Warwick Adlam

Personal information
- Full name: Warwick James Adlam
- Born: 16 February 1971 (age 55)
- Batting: Left-handed
- Bowling: Right-arm fast-medium

Career statistics
| Competition | List A |
| Matches | 7 |
| Runs scored | 27 |
| Batting average | 5.40 |
| 100s/50s | 0/0 |
| Top score | 16 |
| Balls bowled | 270 |
| Wickets | 3 |
| Bowling average | 73.33 |
| 5 wickets in innings | 0 |
| 10 wickets in match | 0 |
| Best bowling | 1/27 |
| Catches/stumpings | 2/0 |
- Source: CricketArchive, 25 June 2016

= Warwick Adlam =

Australian cricketer

Warwick James Adlam (born 16 February 1971) is an Australian cricketer, who played for New South Wales in List A cricket, as well as Australia at Under 19 level.

==Cricket career==
Adlam debuted in first grade in Sydney Grade Cricket for Gordon in 1989, and in December 1989 he was selected to represent New South Wales in the Barclays Bank interstate Under-19's cricket championship. He was noted as being part of the most damaging pace attack in the competition. In January 1990 he was selected to represent Australia in a Youth One-Day International against an England youth side in Canberra, the first between the two countries since 1983, and in November the same year he was selected for the Australian Institute of Sport Academy XI in a match against an ACT side which was for potential Test players. He was described as the "most troublesome" AIS bowler in a match report, and moved to Adelaide to attend the Australian Cricket Academy. In December 1990 he was selected in a special Bradman XI captained by retired Test cricketer Doug Walters which played the touring English international side.

As of April 1991 Adlam had returned to Sydney and he was recalled to the Gordon first grade team for the grade cricket final and took 5 for 45 to help Gordon win its second consecutive premiership. He said after the game "I was surprised to be called up but stoked to be wanted by the club." In November 1992 he was selected for the New South Wales Second XI to replace Richard Stobo, and he was described as having a "strong performance with the ball" which was followed by a "competent effort with the bat" showing his ability as an all-rounder, with him taking 6–27 with the ball and scoring a 50 in his first match against the ACT.
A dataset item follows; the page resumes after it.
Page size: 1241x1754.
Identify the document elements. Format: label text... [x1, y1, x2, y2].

Adlam moved from Gordon to North Sydney for grade cricket in 1993. He made his List A debut for New South Wales in the 1993/94 season playing one match in which he scored 3 runs and did not take a wicket. In October 1994 he was recalled into the NSW List A side, but struggled again scoring 7 runs at an average of 3.5 and taking 2 wickets at an average of 36.5 in his two List A games of the 1994/95 season. He did not play in the 1995/96 season, but was recalled again in the 1996/97 season playing two games and struggling again scoring just one run and taking no wickets.
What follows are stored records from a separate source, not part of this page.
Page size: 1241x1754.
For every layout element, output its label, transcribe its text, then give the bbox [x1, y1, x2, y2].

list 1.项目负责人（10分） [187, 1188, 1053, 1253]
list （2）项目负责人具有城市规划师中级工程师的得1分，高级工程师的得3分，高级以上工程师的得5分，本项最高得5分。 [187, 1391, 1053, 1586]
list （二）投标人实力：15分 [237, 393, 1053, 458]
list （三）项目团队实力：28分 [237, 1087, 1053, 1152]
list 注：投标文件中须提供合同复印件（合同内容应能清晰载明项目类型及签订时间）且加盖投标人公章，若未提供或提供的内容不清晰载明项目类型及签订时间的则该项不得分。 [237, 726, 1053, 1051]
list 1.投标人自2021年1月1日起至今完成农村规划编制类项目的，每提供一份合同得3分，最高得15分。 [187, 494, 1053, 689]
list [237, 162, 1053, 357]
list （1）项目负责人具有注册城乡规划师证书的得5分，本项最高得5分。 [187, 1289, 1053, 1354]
Adlam moved from North Sydney to Mosman in grade cricket in 1998 and played for Mosman until 2008, playing 200 games for the club and taking over 300 wickets. After his retirement from grade cricket he continued playing for the clubs Masters side and he was still playing as of 2014 when he was named a life member of the club, and he filled in for the Mosman fifth grade side for one game taking 2–6 with the ball in 2016. He was also serving as general manager of the club as of 2014, and as of 2021 he was Junior Division President of the club.